Selected text:
Sunday, May 18, 2008



Publication Date: 5/18/2008

Right-wing activists in the United States are attempting to use Senator Barack Obama’s Kenyan links to discredit him.

The activists, most of them conseervative Christians, claim that Mr Obama is a relative of Prime Minister Raila Odinga, whom they describe as a “socialist who plans to introduce Sharia Law in Kenya”.

Mr Obama is leading his party’s presidential nominations and is almost certain to win against Senator Hillary Clinton.

He also stands a good chance against Senator John McCain of the rival Republican Party, thus making history as the first non-white to become a US president.

For the past two decades, American presidential campaigns have been conducted with every aspect of a candidate’s life placed under the microscope.

Analysts expect the Republicans to scour Mr Obama’s Kenyan links to find anything that they can use against him.

Some of the most widely circulated allegations originated last month in a chain e-mail from Celeste Davis, an American Christian missionary who, together with her husband Loren Davis, claims to have worked in Kenya for 12 years.

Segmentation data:

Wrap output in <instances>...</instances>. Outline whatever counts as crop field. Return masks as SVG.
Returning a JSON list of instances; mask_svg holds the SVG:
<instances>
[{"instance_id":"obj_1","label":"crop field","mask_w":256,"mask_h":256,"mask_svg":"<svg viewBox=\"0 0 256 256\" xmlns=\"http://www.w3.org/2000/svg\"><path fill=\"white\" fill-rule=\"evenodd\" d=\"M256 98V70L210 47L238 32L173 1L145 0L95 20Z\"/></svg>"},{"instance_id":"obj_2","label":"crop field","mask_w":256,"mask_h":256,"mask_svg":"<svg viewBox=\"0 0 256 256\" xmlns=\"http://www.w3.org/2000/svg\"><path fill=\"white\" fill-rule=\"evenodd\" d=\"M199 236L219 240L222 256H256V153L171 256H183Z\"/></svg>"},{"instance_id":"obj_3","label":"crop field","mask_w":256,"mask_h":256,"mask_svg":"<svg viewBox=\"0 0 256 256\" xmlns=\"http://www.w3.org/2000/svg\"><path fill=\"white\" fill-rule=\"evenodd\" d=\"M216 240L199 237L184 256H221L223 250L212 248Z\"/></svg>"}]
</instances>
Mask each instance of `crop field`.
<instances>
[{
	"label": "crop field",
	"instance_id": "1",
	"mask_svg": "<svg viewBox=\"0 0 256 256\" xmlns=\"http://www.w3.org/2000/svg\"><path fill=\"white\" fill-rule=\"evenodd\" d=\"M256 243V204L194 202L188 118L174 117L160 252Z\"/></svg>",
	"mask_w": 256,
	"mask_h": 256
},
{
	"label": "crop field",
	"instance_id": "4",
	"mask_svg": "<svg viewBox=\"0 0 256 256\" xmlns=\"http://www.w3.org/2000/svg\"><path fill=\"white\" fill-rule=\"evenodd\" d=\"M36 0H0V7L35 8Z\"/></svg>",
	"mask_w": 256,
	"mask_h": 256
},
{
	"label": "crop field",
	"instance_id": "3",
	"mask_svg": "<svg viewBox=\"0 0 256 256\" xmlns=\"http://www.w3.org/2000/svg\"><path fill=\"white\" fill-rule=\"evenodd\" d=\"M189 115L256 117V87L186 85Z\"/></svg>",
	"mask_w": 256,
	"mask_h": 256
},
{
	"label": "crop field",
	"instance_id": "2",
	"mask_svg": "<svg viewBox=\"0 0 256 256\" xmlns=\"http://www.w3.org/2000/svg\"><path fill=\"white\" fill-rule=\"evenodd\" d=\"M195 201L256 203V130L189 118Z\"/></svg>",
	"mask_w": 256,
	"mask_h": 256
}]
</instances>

Tasks and exercises:
A. Reproduce the stretch of the news article on Barack Obama's Kenyan links from "Publication Date: 5/18/2008" through "Senator Hillary Clinton.".
B. Write the next part of the news article on Barack Obama's Kenyan links, starting after its final sentence.

Results for the exercise:
A.
Publication Date: 5/18/2008

Right-wing activists in the United States are attempting to use Senator Barack Obama’s Kenyan links to discredit him.

The activists, most of them conseervative Christians, claim that Mr Obama is a relative of Prime Minister Raila Odinga, whom they describe as a “socialist who plans to introduce Sharia Law in Kenya”.

Mr Obama is leading his party’s presidential nominations and is almost certain to win against Senator Hillary Clinton.

B.
The Davises allege that Senator Obama donated nearly $1 million (approximately Ksh61 million) to the Orange Democratic Movement’s campaign last year. “Obama and Raila speak daily,” the Davises add, claiming that the two men are cousins.

Bizarre and discredited

Mr Odinga’s spokesman, Mr Salim Lone, dismissed the allegations as bizarre and discredited.

“These are bizarre accusations that lack credibility. The allegations that the Prime Minister has socialist and pro-Mulism leanings were discussed and discredited in the last campaign,” he said.

“This is the work of right-wing activists who are trying to puncture holes in Senator Barack Obama’s campaign for the White House by attempting to resurrect allegations that were discredited in Kenya during the campaign,” he said.

Nairobi-based political scientist, Tom Wolf, an American, said that the Internet smear campaign against Mr Obama was an act of desperation.

“It just shows how desperate the Republicans are that Obama is viewed as a serious threat that they would have to use such irrelevant campaign tactics. If the Americans were worried, would they be so close to him? You recall that someone tried to use the Somali robes to discredit him,” he said.

If the Cold War were still on and communism were still alive, and Raila had spent a weekend with some communist leader like Fidel Castro, he said, it would be much more of an issue.

“But if you criticise Obama because he is related to a Kenyan leader who arrived at a compromise over the disputed election to save his nation, how would that hurt him?” Mr Wolf asked.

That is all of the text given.